In this chapter we treat several different applications of cut and paste surgery. The general principle is to paste together dynamics of different maps, under the condition that they agree on the boundaries of their distinct domains of definition.

Section 7.1 explains one of the earliest uses of quasiconformal mappings in holomorphic dynamics, due to Douady and Hubbard. It is especially relevant as a building block in many other applications. This celebrated result justifies why polynomial Julia sets appear in the dynamical plane of many non-polynomial families. The parameter version of the Straightening Theorem explains why one can also find copies of the Mandelbrot set in parameter spaces other than that of the quadratic family.
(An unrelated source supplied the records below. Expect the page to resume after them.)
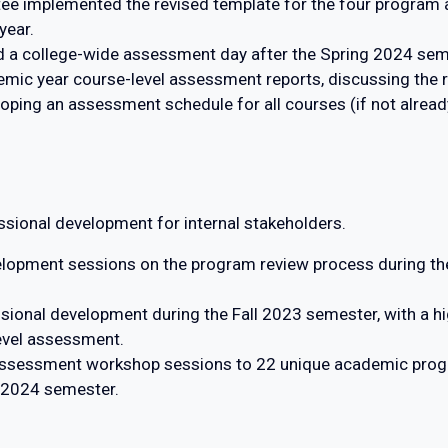
e implemented the revised template for the four program
year.
 a college-wide assessment day after the Spring 2024 sem
emic year course-level assessment reports, discussing the
ing an assessment schedule for all courses (if not already
sional development for internal stakeholders.
lopment sessions on the program review process during the
ional development during the Fall 2023 semester, with a hi
evel assessment.
 assessment workshop sessions to 22 unique academic pro
g 2024 semester.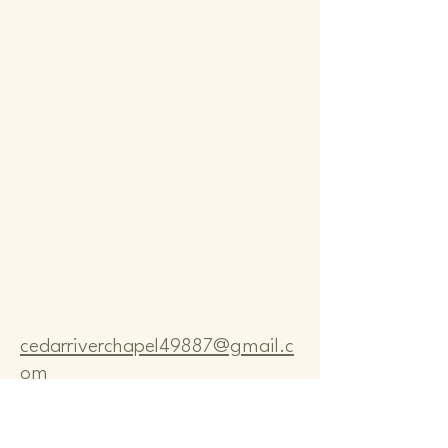
Comm
Comm
cedarriverchapel49887@gmail.c
om
Pastor Bo Lange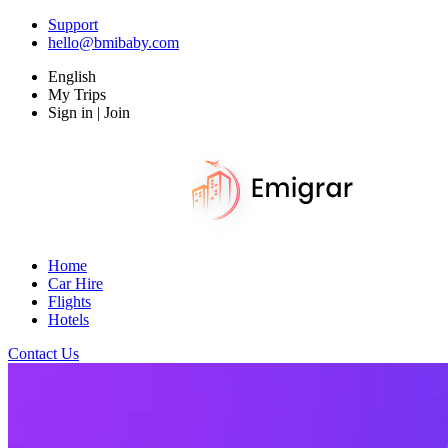
Support
hello@bmibaby.com
English
My Trips
Sign in | Join
Home
Car Hire
Flights
Hotels
Contact Us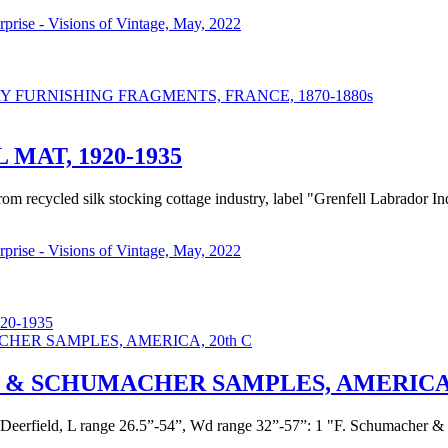
urprise - Visions of Vintage, May, 2022
FURNISHING FRAGMENTS, FRANCE, 1870-1880s
AT, 1920-1935
from recycled silk stocking cottage industry, label "Grenfell Labrad
urprise - Visions of Vintage, May, 2022
0-1935
& SCHUMACHER SAMPLES, AMERICA, 
c Deerfield, L range 26.5”-54”, Wd range 32”-57”: 1 "F. Schumacher & 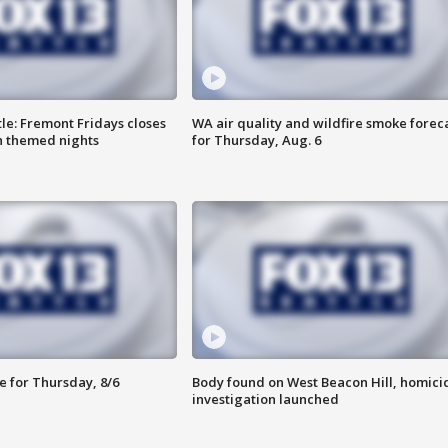
le: Fremont Fridays closes
WA air quality and wildfire smoke forec
h themed nights
for Thursday, Aug. 6
e for Thursday, 8/6
Body found on West Beacon Hill, homici
investigation launched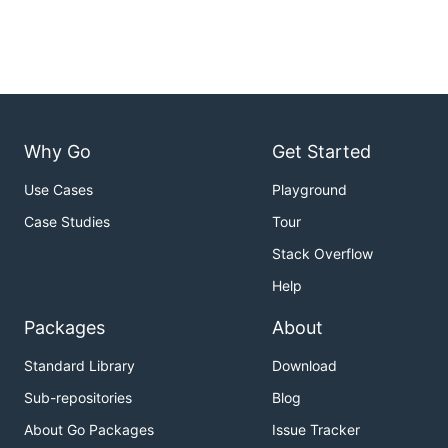
Why Go
Get Started
Use Cases
Playground
Case Studies
Tour
Stack Overflow
Help
Packages
About
Standard Library
Download
Sub-repositories
Blog
About Go Packages
Issue Tracker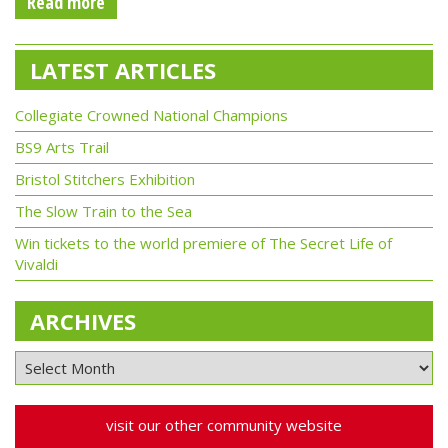
Read more
LATEST ARTICLES
Collegiate Crowned National Champions
BS9 Arts Trail
Bristol Stitchers Exhibition
The Slow Train to the Sea
Win tickets to the world premiere of The Secret Life of
Vivaldi
ARCHIVES
visit our other community website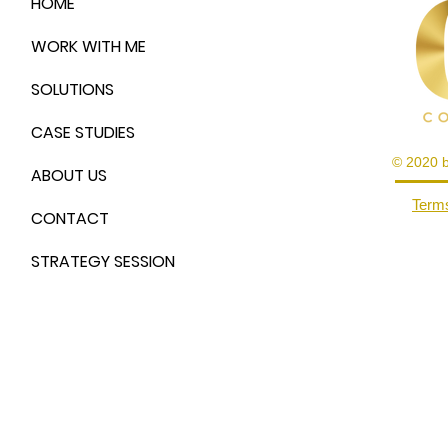
HOME
WORK WITH ME
SOLUTIONS
CASE STUDIES
© 2020 
ABOUT US
Terms
CONTACT
STRATEGY SESSION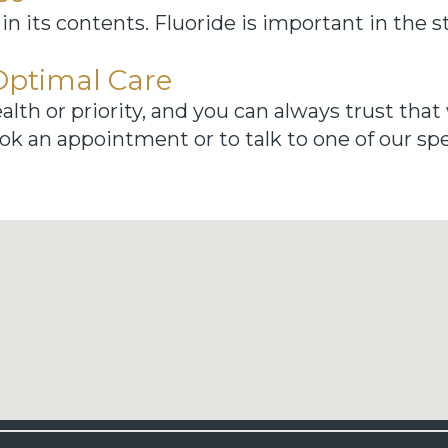
 in its contents. Fluoride is important in the 
Optimal Care
alth or priority, and you can always trust that 
ok an appointment or to talk to one of our spec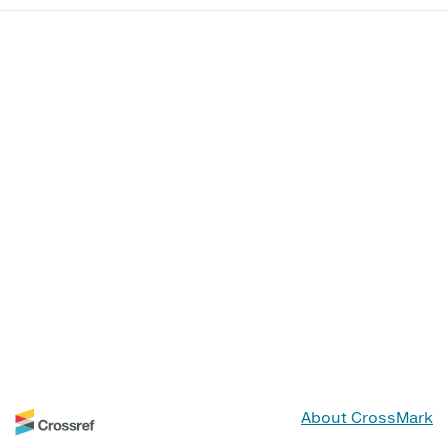
About CrossMark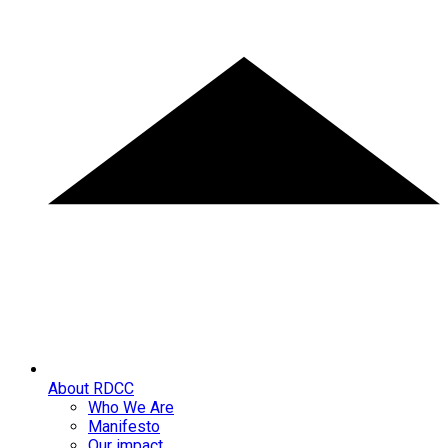
About RDCC
Who We Are
Manifesto
Our impact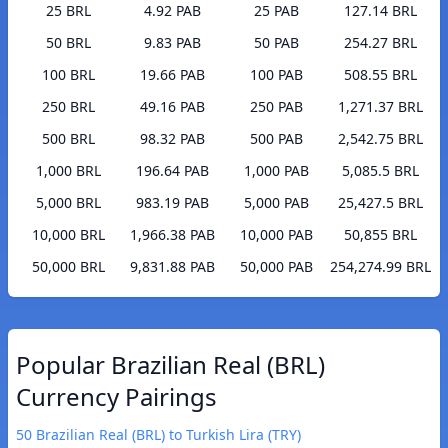
25 BRL
4.92 PAB
25 PAB
127.14 BRL
50 BRL
9.83 PAB
50 PAB
254.27 BRL
100 BRL
19.66 PAB
100 PAB
508.55 BRL
250 BRL
49.16 PAB
250 PAB
1,271.37 BRL
500 BRL
98.32 PAB
500 PAB
2,542.75 BRL
1,000 BRL
196.64 PAB
1,000 PAB
5,085.5 BRL
5,000 BRL
983.19 PAB
5,000 PAB
25,427.5 BRL
10,000 BRL
1,966.38 PAB
10,000 PAB
50,855 BRL
50,000 BRL
9,831.88 PAB
50,000 PAB
254,274.99 BRL
Popular Brazilian Real (BRL)
Currency Pairings
50 Brazilian Real (BRL) to Turkish Lira (TRY)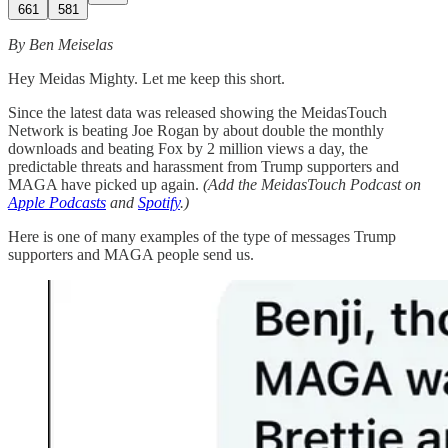
661
581
By Ben Meiselas
Hey Meidas Mighty. Let me keep this short.
Since the latest data was released showing the MeidasTouch
Network is beating Joe Rogan by about double the monthly
downloads and beating Fox by 2 million views a day, the
predictable threats and harassment from Trump supporters and
MAGA have picked up again.
(Add the MeidasTouch Podcast on
Apple Podcasts
and
Spotify
.)
Here is one of many examples of the type of messages Trump
supporters and MAGA people send us.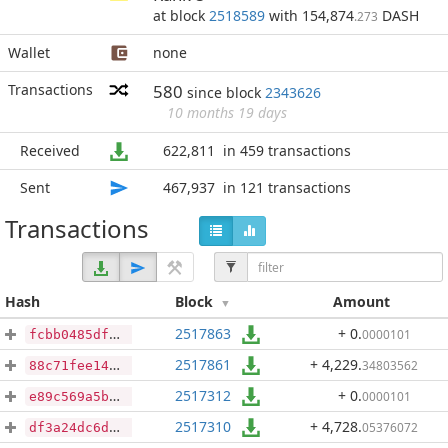
at block
2518589
with 154,874
DASH
.273
Wallet
none
Transactions
580
since block
2343626
10 months 19 days
Received
622,811
in 459 transactions
Sent
467,937
in 121 transactions
Transactions
Hash
Block
Amount
2517863
+ 0
.
0000101
fcbb0485df7a831f89d6e50ca1705a2511d4f23b829854dbf5e076f25311e970
2517861
+ 4,229
.
34803562
88c71fee14aa64aa542d20aa5cc9c1207996333427601af0fa0972e0ad823eb0
2517312
+ 0
.
0000101
e89c569a5b30d4a5834d9726f795b50135e870af092b083614ac9b6799fd4a99
2517310
+ 4,728
.
05376072
df3a24dc6dbddfd64ae1a22999b9e8996cc13b838b63cfc013a6d0e233de60df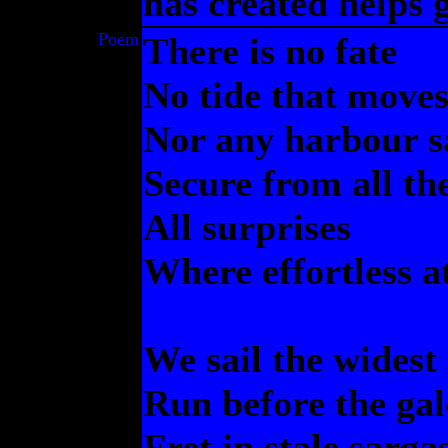
has created helps 
Poem
There is no fate
No tide that moves
Nor any harbour s
Secure from all th
All surprises
Where effortless a
We sail the widest
Run before the gal
Fret in stale sarga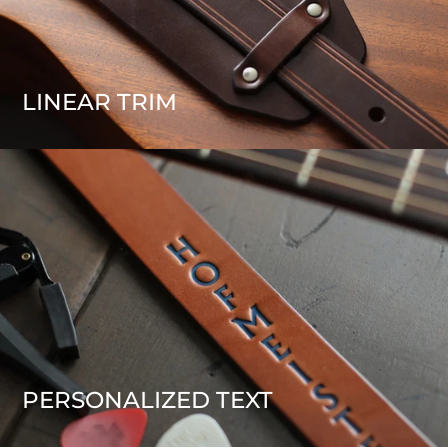
LINEAR TRIM
PERSONALIZED TEXT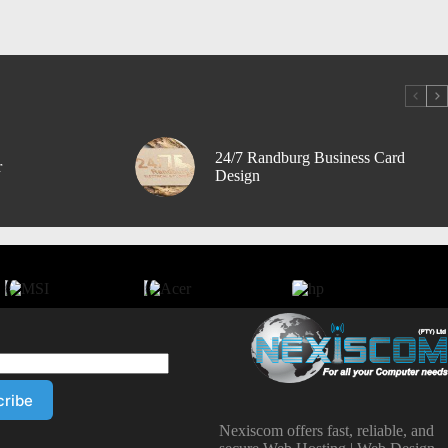
24/7 Randburg Business Card
r
Design
Nexiscom offers fast, reliable, and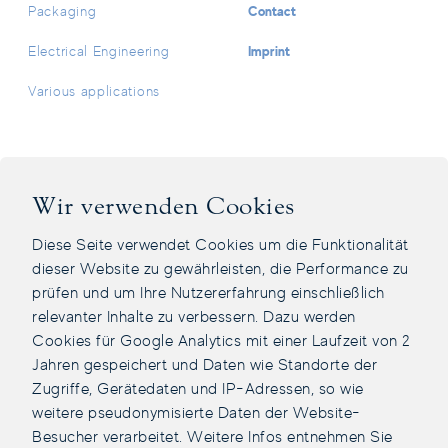
Contact
Packaging
Imprint
Electrical Engineering
Various applications
Facebook Page
Instagram Page
LinkedIn Page
Youtube Channel
Wir verwenden Cookies
Diese Seite verwendet Cookies um die Funktionalität
dieser Website zu gewährleisten, die Performance zu
prüfen und um Ihre Nutzererfahrung einschließlich
relevanter Inhalte zu verbessern. Dazu werden
Cookies für Google Analytics mit einer Laufzeit von 2
Jahren gespeichert und Daten wie Standorte der
Zugriffe, Gerätedaten und IP-Adressen, so wie
weitere pseudonymisierte Daten der Website-
Besucher verarbeitet. Weitere Infos entnehmen Sie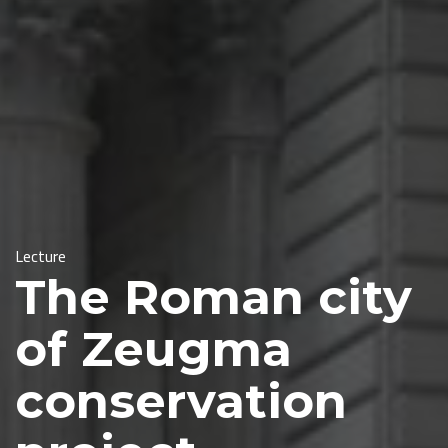
Lecture
The Roman city
of Zeugma
conservation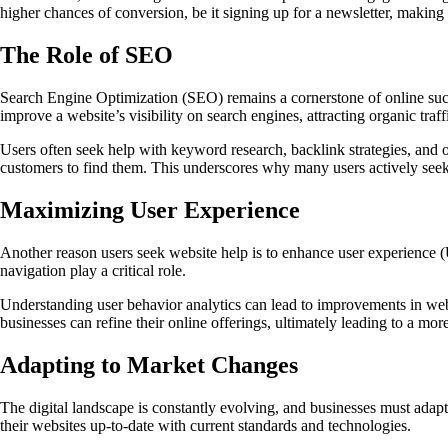
higher chances of conversion, be it signing up for a newsletter, making 
The Role of SEO
Search Engine Optimization (SEO) remains a cornerstone of online succ
improve a website’s visibility on search engines, attracting organic traff
Users often seek help with keyword research, backlink strategies, and on
customers to find them. This underscores why many users actively seek
Maximizing User Experience
Another reason users seek website help is to enhance user experience (U
navigation play a critical role.
Understanding user behavior analytics can lead to improvements in webs
businesses can refine their online offerings, ultimately leading to a mo
Adapting to Market Changes
The digital landscape is constantly evolving, and businesses must adapt 
their websites up-to-date with current standards and technologies.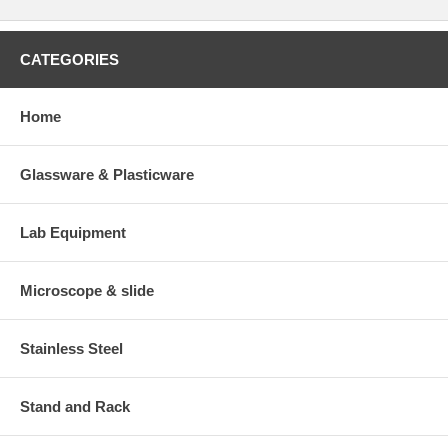
CATEGORIES
Home
Glassware & Plasticware
Lab Equipment
Microscope & slide
Stainless Steel
Stand and Rack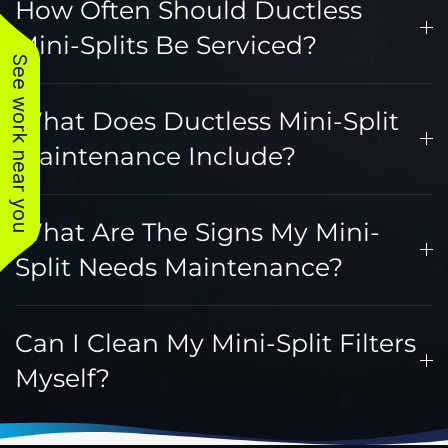
How Often Should Ductless
Mini-Splits Be Serviced?
See work near you
What Does Ductless Mini-Split
Maintenance Include?
What Are The Signs My Mini-
Split Needs Maintenance?
Can I Clean My Mini-Split Filters
Myself?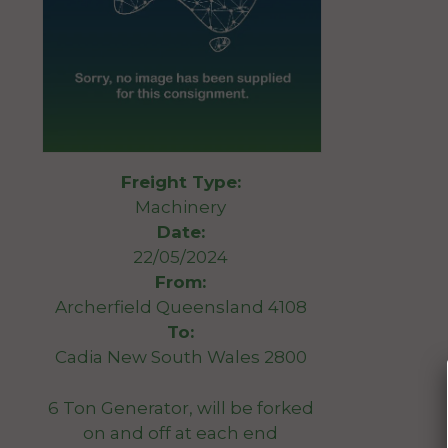
Freight Type:
Machinery
Date:
22/05/2024
From:
Archerfield Queensland 4108
To:
Cadia New South Wales 2800
6 Ton Generator, will be forked
on and off at each end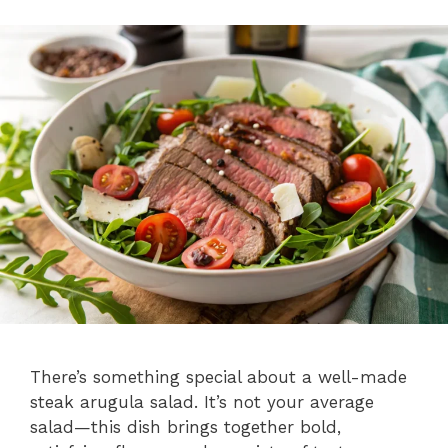
There’s something special about a well-made
steak arugula salad. It’s not your average
salad—this dish brings together bold,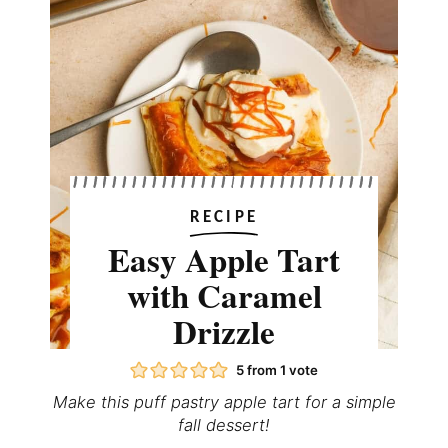
RECIPE
Easy Apple Tart
with Caramel
Drizzle
5
from 1 vote
Make this puff pastry apple tart for a simple
fall dessert!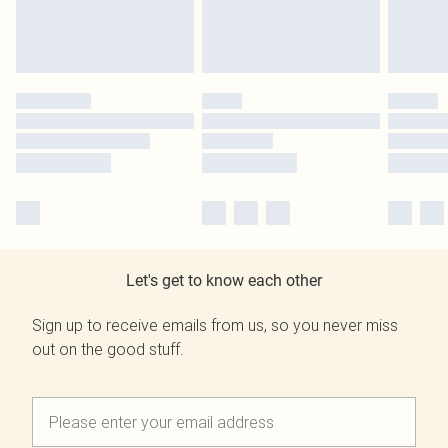
Let's get to know each other
Sign up to receive emails from us, so you never miss
out on the good stuff.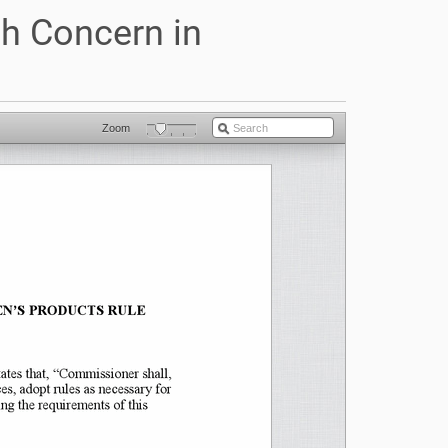
h Concern in
)
Zoom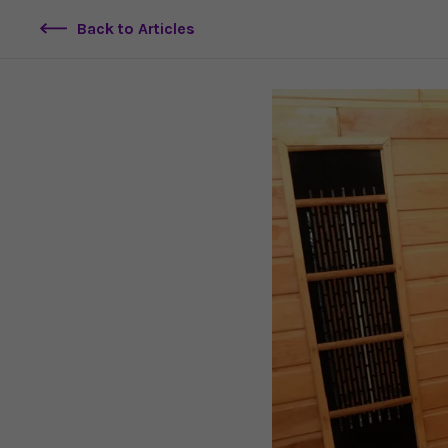
Back to Articles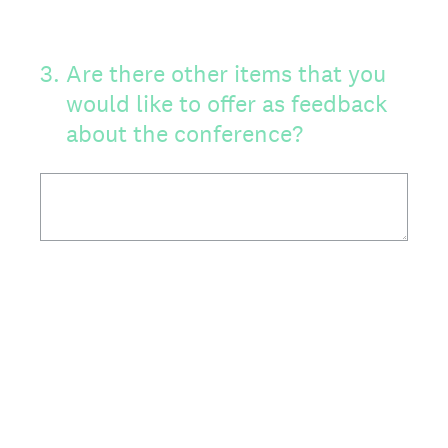
3
.
Are there other items that you
would like to offer as feedback
about the conference?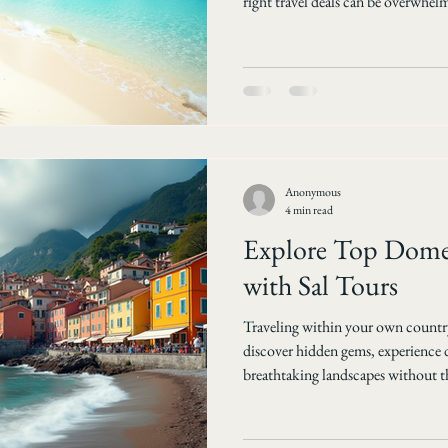
right travel deals can be overwhel
easier by offering a wide range of a
packages tailored to different pref
guide you through how Sal Tours he
international travel deals and wh
with
Anonymous
4 min read
Explore Top Domes
with Sal Tours
Traveling within your own country
discover hidden gems, experience d
breathtaking landscapes without the
Tours specializes in crafting domes
best of local destinations right t
adventure, relaxation, or cultural 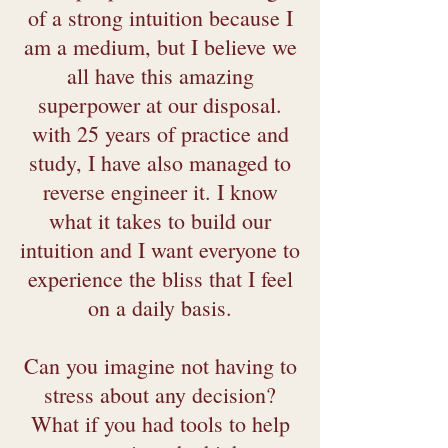
of a strong intuition because I
am a medium, but I believe we
all have this amazing
superpower at our disposal.
with 25 years of practice and
study, I have also managed to
reverse engineer it. I know
what it takes to build our
intuition and I want everyone to
experience the bliss that I feel
on a daily basis.
Can you imagine not having to
stress about any decision?
What if you had tools to help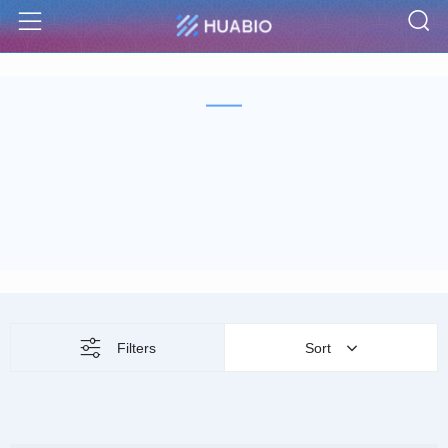
S
Menu
Filters
Sort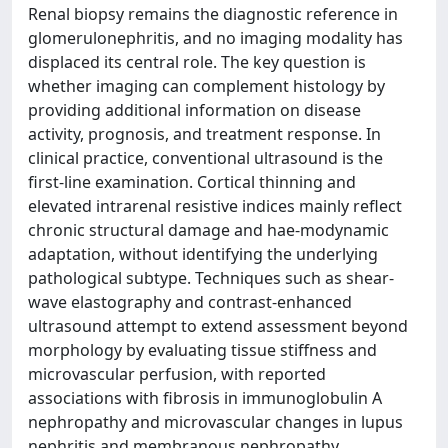
Renal biopsy remains the diagnostic reference in
glomerulonephritis, and no imaging modality has
displaced its central role. The key question is
whether imaging can complement histology by
providing additional information on disease
activity, prognosis, and treatment response. In
clinical practice, conventional ultrasound is the
first-line examination. Cortical thinning and
elevated intrarenal resistive indices mainly reflect
chronic structural damage and hae-modynamic
adaptation, without identifying the underlying
pathological subtype. Techniques such as shear-
wave elastography and contrast-enhanced
ultrasound attempt to extend assessment beyond
morphology by evaluating tissue stiffness and
microvascular perfusion, with reported
associations with fibrosis in immunoglobulin A
nephropathy and microvascular changes in lupus
nephritis and membranous nephropathy.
Section 7.2 groups several classical results about Siegel discs under one common surgery, due to Ghys. The construction consists in pasting a rigid irrational rotation on a topological disc bounded by an invariant quasicircle: the gluing curve. With this construction one shows, for example, that a Siegel disc of a quadratic polynomial with rotation number of bounded type is a Jordan domain containing the critical point on the boundary.

Section 7.3 is dedicated to a construction due to Shishikura, where two rational maps with Siegel discs of a given rotation number are pasted together along an invariant curve, resulting in a map with a Herman ring of the same rotation number. This construction explains, for example, the possible classes of irrational numbers that can be realized as rotation numbers of actual Herman rings.